**** DATA ROWS ****

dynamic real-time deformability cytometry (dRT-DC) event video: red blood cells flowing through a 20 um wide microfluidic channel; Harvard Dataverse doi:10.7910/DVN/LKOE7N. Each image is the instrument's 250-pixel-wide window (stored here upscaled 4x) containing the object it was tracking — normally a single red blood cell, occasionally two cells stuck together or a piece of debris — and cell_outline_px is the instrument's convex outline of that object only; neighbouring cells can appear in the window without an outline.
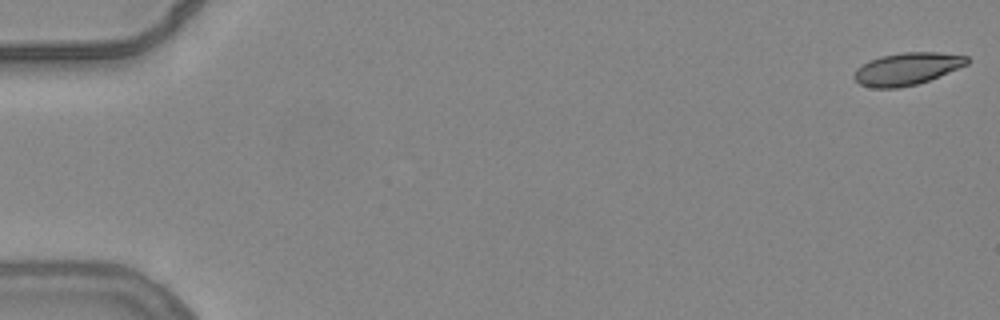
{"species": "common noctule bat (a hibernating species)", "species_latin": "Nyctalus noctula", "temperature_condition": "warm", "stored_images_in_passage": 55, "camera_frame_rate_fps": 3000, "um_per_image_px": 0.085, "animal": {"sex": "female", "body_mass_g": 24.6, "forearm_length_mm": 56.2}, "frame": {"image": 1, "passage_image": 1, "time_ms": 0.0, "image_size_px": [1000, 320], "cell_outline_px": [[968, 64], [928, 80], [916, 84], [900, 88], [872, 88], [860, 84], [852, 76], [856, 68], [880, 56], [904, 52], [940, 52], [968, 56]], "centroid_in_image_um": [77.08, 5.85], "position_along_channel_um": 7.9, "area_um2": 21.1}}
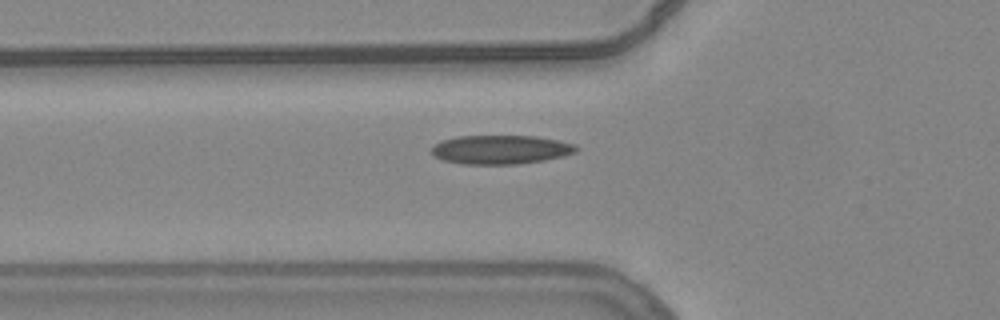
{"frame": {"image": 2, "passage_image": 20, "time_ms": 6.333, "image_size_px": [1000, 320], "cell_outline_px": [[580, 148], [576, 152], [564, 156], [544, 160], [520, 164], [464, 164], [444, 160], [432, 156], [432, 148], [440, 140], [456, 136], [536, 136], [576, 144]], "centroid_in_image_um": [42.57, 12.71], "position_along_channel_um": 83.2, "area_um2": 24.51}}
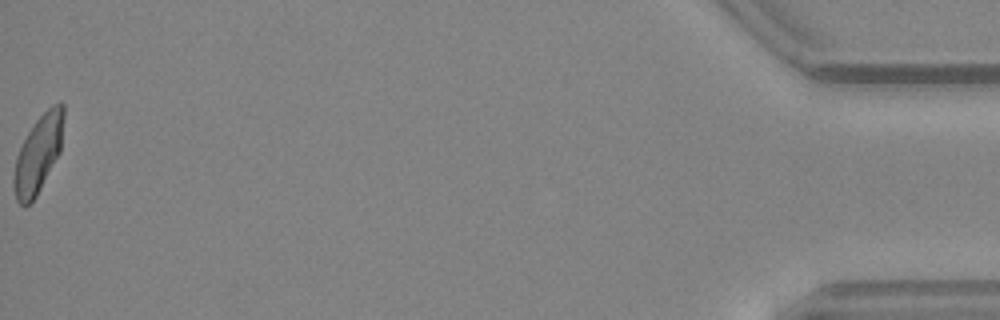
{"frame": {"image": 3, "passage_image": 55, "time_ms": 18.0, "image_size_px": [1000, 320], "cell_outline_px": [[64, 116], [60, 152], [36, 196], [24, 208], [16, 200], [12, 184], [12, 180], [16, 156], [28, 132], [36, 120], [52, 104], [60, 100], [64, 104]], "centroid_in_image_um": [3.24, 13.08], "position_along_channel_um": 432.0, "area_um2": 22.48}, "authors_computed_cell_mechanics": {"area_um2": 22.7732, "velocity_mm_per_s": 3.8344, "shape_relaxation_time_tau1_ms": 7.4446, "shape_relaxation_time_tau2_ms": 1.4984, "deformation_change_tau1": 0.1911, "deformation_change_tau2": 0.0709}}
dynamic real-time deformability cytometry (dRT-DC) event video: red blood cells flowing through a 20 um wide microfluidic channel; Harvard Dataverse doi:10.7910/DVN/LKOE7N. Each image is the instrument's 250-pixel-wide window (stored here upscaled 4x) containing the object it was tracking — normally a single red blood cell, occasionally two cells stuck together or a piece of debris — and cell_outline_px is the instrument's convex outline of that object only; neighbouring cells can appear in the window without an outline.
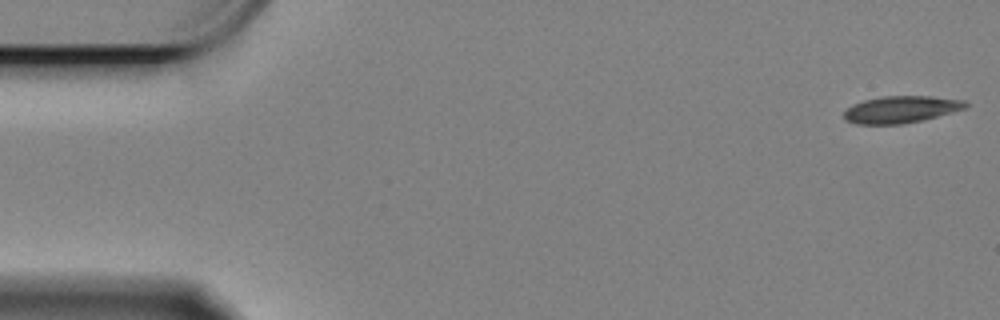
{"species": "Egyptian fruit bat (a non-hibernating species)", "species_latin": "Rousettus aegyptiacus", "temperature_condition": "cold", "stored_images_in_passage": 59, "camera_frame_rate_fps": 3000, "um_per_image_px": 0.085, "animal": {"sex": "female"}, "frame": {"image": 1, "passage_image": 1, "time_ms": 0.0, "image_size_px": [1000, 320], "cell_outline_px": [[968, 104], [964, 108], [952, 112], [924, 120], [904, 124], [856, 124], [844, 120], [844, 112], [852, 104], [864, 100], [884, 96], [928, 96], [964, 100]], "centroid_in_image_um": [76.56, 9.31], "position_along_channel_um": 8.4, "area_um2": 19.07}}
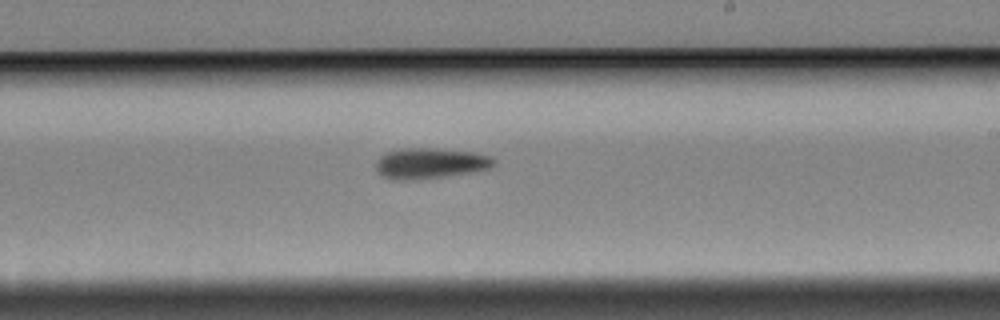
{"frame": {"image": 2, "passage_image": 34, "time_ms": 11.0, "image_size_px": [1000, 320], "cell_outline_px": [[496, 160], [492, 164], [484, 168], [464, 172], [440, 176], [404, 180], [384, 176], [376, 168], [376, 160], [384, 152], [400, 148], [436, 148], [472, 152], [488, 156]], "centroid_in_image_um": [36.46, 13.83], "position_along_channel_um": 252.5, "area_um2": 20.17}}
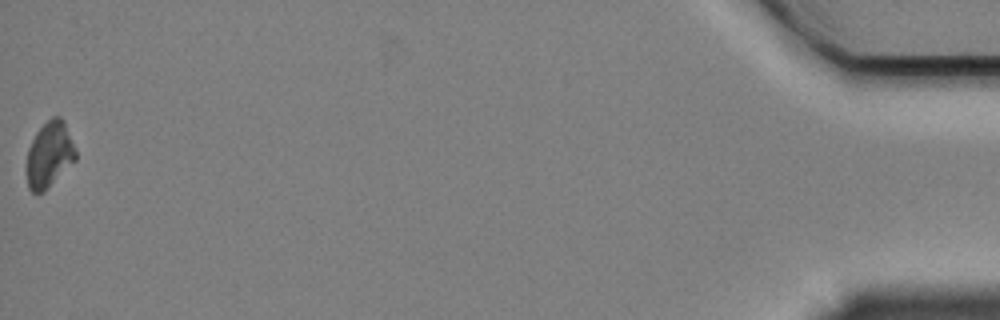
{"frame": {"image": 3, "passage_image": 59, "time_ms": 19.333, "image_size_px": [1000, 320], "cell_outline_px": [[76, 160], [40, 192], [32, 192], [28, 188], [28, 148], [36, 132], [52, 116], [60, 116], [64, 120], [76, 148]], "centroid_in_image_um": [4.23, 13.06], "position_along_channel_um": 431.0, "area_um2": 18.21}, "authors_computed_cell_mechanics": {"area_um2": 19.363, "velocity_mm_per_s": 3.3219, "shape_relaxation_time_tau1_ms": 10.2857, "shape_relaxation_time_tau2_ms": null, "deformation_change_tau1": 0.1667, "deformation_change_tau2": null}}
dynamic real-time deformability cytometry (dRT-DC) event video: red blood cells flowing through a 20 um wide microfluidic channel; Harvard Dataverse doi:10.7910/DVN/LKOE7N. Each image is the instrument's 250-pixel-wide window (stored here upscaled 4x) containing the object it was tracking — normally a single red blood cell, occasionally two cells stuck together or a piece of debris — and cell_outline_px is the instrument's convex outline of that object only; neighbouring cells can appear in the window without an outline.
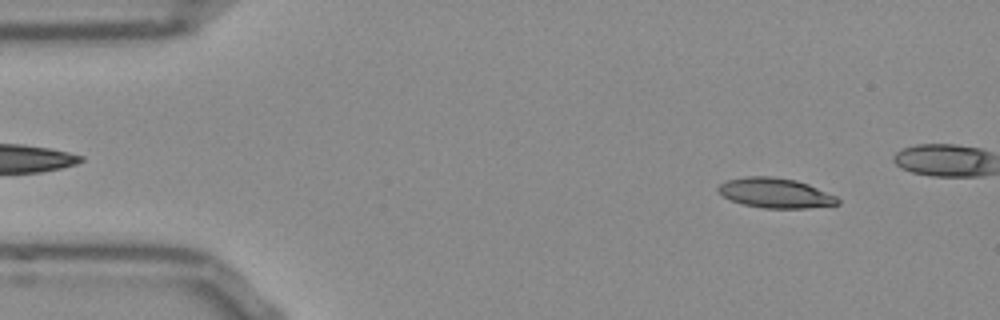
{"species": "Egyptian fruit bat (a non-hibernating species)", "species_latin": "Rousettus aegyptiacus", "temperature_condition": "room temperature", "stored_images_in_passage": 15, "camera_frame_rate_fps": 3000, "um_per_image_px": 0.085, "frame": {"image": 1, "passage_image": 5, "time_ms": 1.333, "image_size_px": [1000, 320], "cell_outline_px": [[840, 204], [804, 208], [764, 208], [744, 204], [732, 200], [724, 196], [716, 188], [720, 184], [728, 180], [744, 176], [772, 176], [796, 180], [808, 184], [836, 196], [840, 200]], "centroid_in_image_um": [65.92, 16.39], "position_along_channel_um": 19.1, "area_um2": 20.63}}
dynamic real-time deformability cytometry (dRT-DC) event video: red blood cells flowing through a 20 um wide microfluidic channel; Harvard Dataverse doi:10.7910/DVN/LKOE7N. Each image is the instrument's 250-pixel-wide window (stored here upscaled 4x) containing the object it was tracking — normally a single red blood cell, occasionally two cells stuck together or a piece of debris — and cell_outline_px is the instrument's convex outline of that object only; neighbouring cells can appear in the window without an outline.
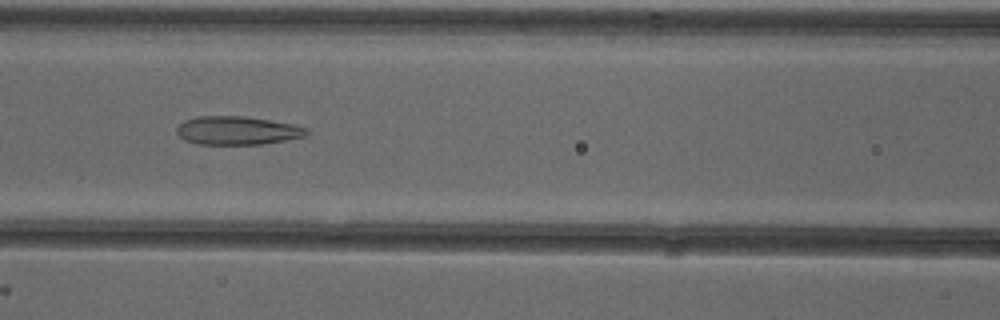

****

*WHAT YOU ARE ASKED TO DO*: Return all of the entries exactly as written, but drop any pictures they hold.

*FINISHED EXERCISE*:
dynamic real-time deformability cytometry (dRT-DC) event video: red blood cells flowing through a 20 um wide microfluidic channel; Harvard Dataverse doi:10.7910/DVN/LKOE7N. Each image is the instrument's 250-pixel-wide window (stored here upscaled 4x) containing the object it was tracking — normally a single red blood cell, occasionally two cells stuck together or a piece of debris — and cell_outline_px is the instrument's convex outline of that object only; neighbouring cells can appear in the window without an outline.
{"species": "common noctule bat (a hibernating species)", "species_latin": "Nyctalus noctula", "temperature_condition": "warm", "stored_images_in_passage": 55, "camera_frame_rate_fps": 3000, "um_per_image_px": 0.085, "animal": {"sex": "female", "body_mass_g": 24.6, "forearm_length_mm": 56.2}, "frame": {"image": 1, "passage_image": 1, "time_ms": 0.0, "image_size_px": [1000, 320], "cell_outline_px": [[968, 64], [928, 80], [916, 84], [900, 88], [872, 88], [860, 84], [852, 76], [856, 68], [880, 56], [904, 52], [940, 52], [968, 56]], "centroid_in_image_um": [77.08, 5.85], "position_along_channel_um": 7.9, "area_um2": 21.1}}
{"frame": {"image": 2, "passage_image": 20, "time_ms": 6.333, "image_size_px": [1000, 320], "cell_outline_px": [[580, 148], [576, 152], [564, 156], [544, 160], [520, 164], [464, 164], [444, 160], [432, 156], [432, 148], [440, 140], [456, 136], [536, 136], [576, 144]], "centroid_in_image_um": [42.57, 12.71], "position_along_channel_um": 83.2, "area_um2": 24.51}}
{"frame": {"image": 3, "passage_image": 55, "time_ms": 18.0, "image_size_px": [1000, 320], "cell_outline_px": [[64, 116], [60, 152], [36, 196], [24, 208], [16, 200], [12, 184], [12, 180], [16, 156], [28, 132], [36, 120], [52, 104], [60, 100], [64, 104]], "centroid_in_image_um": [3.24, 13.08], "position_along_channel_um": 432.0, "area_um2": 22.48}, "authors_computed_cell_mechanics": {"area_um2": 22.7732, "velocity_mm_per_s": 3.8344, "shape_relaxation_time_tau1_ms": 7.4446, "shape_relaxation_time_tau2_ms": 1.4984, "deformation_change_tau1": 0.1911, "deformation_change_tau2": 0.0709}}
dynamic real-time deformability cytometry (dRT-DC) event video: red blood cells flowing through a 20 um wide microfluidic channel; Harvard Dataverse doi:10.7910/DVN/LKOE7N. Each image is the instrument's 250-pixel-wide window (stored here upscaled 4x) containing the object it was tracking — normally a single red blood cell, occasionally two cells stuck together or a piece of debris — and cell_outline_px is the instrument's convex outline of that object only; neighbouring cells can appear in the window without an outline.
{"species": "Egyptian fruit bat (a non-hibernating species)", "species_latin": "Rousettus aegyptiacus", "temperature_condition": "cold", "stored_images_in_passage": 59, "camera_frame_rate_fps": 3000, "um_per_image_px": 0.085, "animal": {"sex": "female"}, "frame": {"image": 1, "passage_image": 1, "time_ms": 0.0, "image_size_px": [1000, 320], "cell_outline_px": [[968, 104], [964, 108], [952, 112], [924, 120], [904, 124], [856, 124], [844, 120], [844, 112], [852, 104], [864, 100], [884, 96], [928, 96], [964, 100]], "centroid_in_image_um": [76.56, 9.31], "position_along_channel_um": 8.4, "area_um2": 19.07}}
{"frame": {"image": 2, "passage_image": 34, "time_ms": 11.0, "image_size_px": [1000, 320], "cell_outline_px": [[496, 160], [492, 164], [484, 168], [464, 172], [440, 176], [404, 180], [384, 176], [376, 168], [376, 160], [384, 152], [400, 148], [436, 148], [472, 152], [488, 156]], "centroid_in_image_um": [36.46, 13.83], "position_along_channel_um": 252.5, "area_um2": 20.17}}
{"frame": {"image": 3, "passage_image": 59, "time_ms": 19.333, "image_size_px": [1000, 320], "cell_outline_px": [[76, 160], [40, 192], [32, 192], [28, 188], [28, 148], [36, 132], [52, 116], [60, 116], [64, 120], [76, 148]], "centroid_in_image_um": [4.23, 13.06], "position_along_channel_um": 431.0, "area_um2": 18.21}, "authors_computed_cell_mechanics": {"area_um2": 19.363, "velocity_mm_per_s": 3.3219, "shape_relaxation_time_tau1_ms": 10.2857, "shape_relaxation_time_tau2_ms": null, "deformation_change_tau1": 0.1667, "deformation_change_tau2": null}}
dynamic real-time deformability cytometry (dRT-DC) event video: red blood cells flowing through a 20 um wide microfluidic channel; Harvard Dataverse doi:10.7910/DVN/LKOE7N. Each image is the instrument's 250-pixel-wide window (stored here upscaled 4x) containing the object it was tracking — normally a single red blood cell, occasionally two cells stuck together or a piece of debris — and cell_outline_px is the instrument's convex outline of that object only; neighbouring cells can appear in the window without an outline.
{"species": "Egyptian fruit bat (a non-hibernating species)", "species_latin": "Rousettus aegyptiacus", "temperature_condition": "room temperature", "stored_images_in_passage": 15, "camera_frame_rate_fps": 3000, "um_per_image_px": 0.085, "frame": {"image": 1, "passage_image": 5, "time_ms": 1.333, "image_size_px": [1000, 320], "cell_outline_px": [[840, 204], [804, 208], [764, 208], [744, 204], [732, 200], [724, 196], [716, 188], [720, 184], [728, 180], [744, 176], [772, 176], [796, 180], [808, 184], [836, 196], [840, 200]], "centroid_in_image_um": [65.92, 16.39], "position_along_channel_um": 19.1, "area_um2": 20.63}}
dynamic real-time deformability cytometry (dRT-DC) event video: red blood cells flowing through a 20 um wide microfluidic channel; Harvard Dataverse doi:10.7910/DVN/LKOE7N. Each image is the instrument's 250-pixel-wide window (stored here upscaled 4x) containing the object it was tracking — normally a single red blood cell, occasionally two cells stuck together or a piece of debris — and cell_outline_px is the instrument's convex outline of that object only; neighbouring cells can appear in the window without an outline.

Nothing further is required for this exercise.